En büyük tepki ise Çin’in yanı sıra Güney Kore’den geldi. Japonya gibi ABD’nin müttefiği olan G. Kore ‘kendi güvenliğini etkileyecek politika değişikliklerini kabul etmediğini’ bildirdi.
Japonya’nın yanıtı ise geçtiğimiz hafta Kuzey Kore’ye yapılan yaptırımların hafifletilmesi kararını alması oldu. Dolayısıyla bölgedeki gelişmeler ittifak/müttefik dengesinin “değişken” olduğunu gösteriyor.

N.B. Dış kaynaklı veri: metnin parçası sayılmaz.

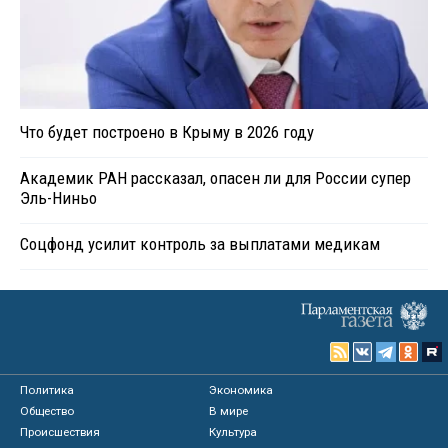
Что будет построено в Крыму в 2026 году
Академик РАН рассказал, опасен ли для России супер
Эль-Ниньо
Соцфонд усилит контроль за выплатами медикам
Политика
Экономика
Общество
В мире
Происшествия
Культура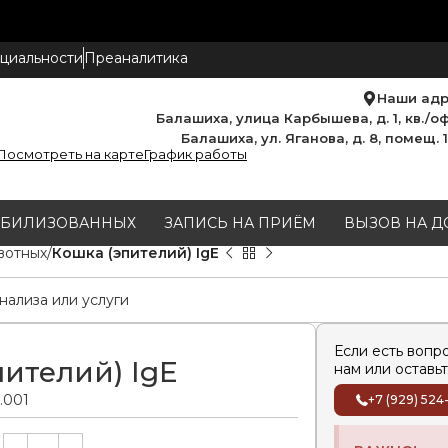
циальности
Преаналитика
Наши ад
Балашиха, улица Карбышева, д. 1, кв./оф
Балашиха, ул. Яганова, д. 8, помещ. 
Посмотреть на карте
График работы
МОБИЛИЗОВАННЫХ
ЗАПИСЬ НА ПРИЁМ
ВЫЗОВ НА Д
вотных
Кошка (эпителий) IgE
Если есть вопр
пителий) IgE
нам или оставьт
0.001
+7 (929) 524
Alternative: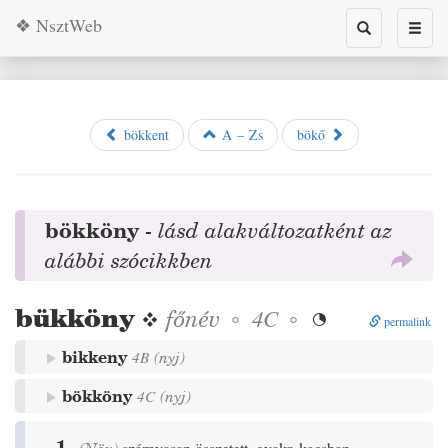
❖ NsztWeb
Toggle
Toggl
search
naviga
bökkent
A – Zs
bökő
bökköny
-
lásd alakváltozatként az
alábbi szócikkben
bükköny
❖
főnév
◦
◦
4C

permalink
bikkeny
4B
(
nyj
)
bökköny
4C
(
nyj
)
1.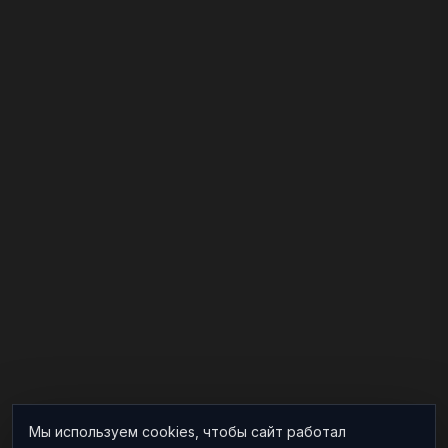
Мы используем cookies, чтобы сайт работал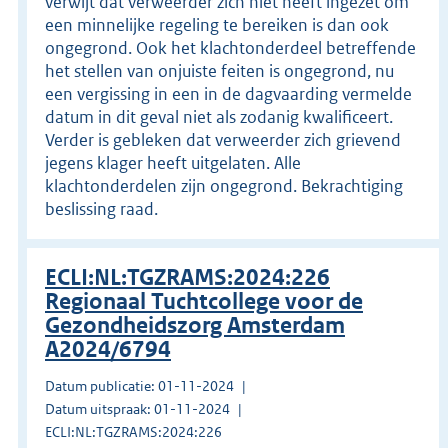
verwijt dat verweerder zich niet heeft ingezet om
een minnelijke regeling te bereiken is dan ook
ongegrond. Ook het klachtonderdeel betreffende
het stellen van onjuiste feiten is ongegrond, nu
een vergissing in een in de dagvaarding vermelde
datum in dit geval niet als zodanig kwalificeert.
Verder is gebleken dat verweerder zich grievend
jegens klager heeft uitgelaten. Alle
klachtonderdelen zijn ongegrond. Bekrachtiging
beslissing raad.
ECLI:NL:TGZRAMS:2024:226
Regionaal Tuchtcollege voor de
Gezondheidszorg Amsterdam
A2024/6794
Datum publicatie: 01-11-2024
Datum uitspraak: 01-11-2024
ECLI:NL:TGZRAMS:2024:226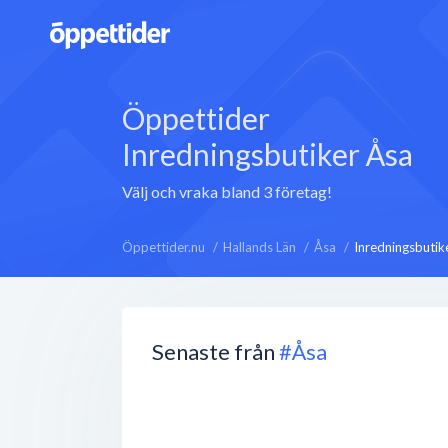
Öppettider
Inredningsbutiker Åsa
Välj och vraka bland 3 företag!
Öppettider.nu
Hallands Län
Åsa
Inredningsbutik
Senaste från
#Åsa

Bunlarla birlikte “Japon militarizmi”ne karşı köklü bir direniş geleneğine sahip olan Japon halkı, yaptıkları eylemlerle bu madde değişikliğine sert tepki gösterdi. Tokyo’da da bir kişi protesto için kendini yaktı. Abe’nin uyguladığı neoliberal “Abenomi” programının giderek daha çok ezdiği Japon emekçilerin bu “militarist aktivizme”, “sınıf aktivizmi” ile cevap vermesi ise olanak dışı görülemez.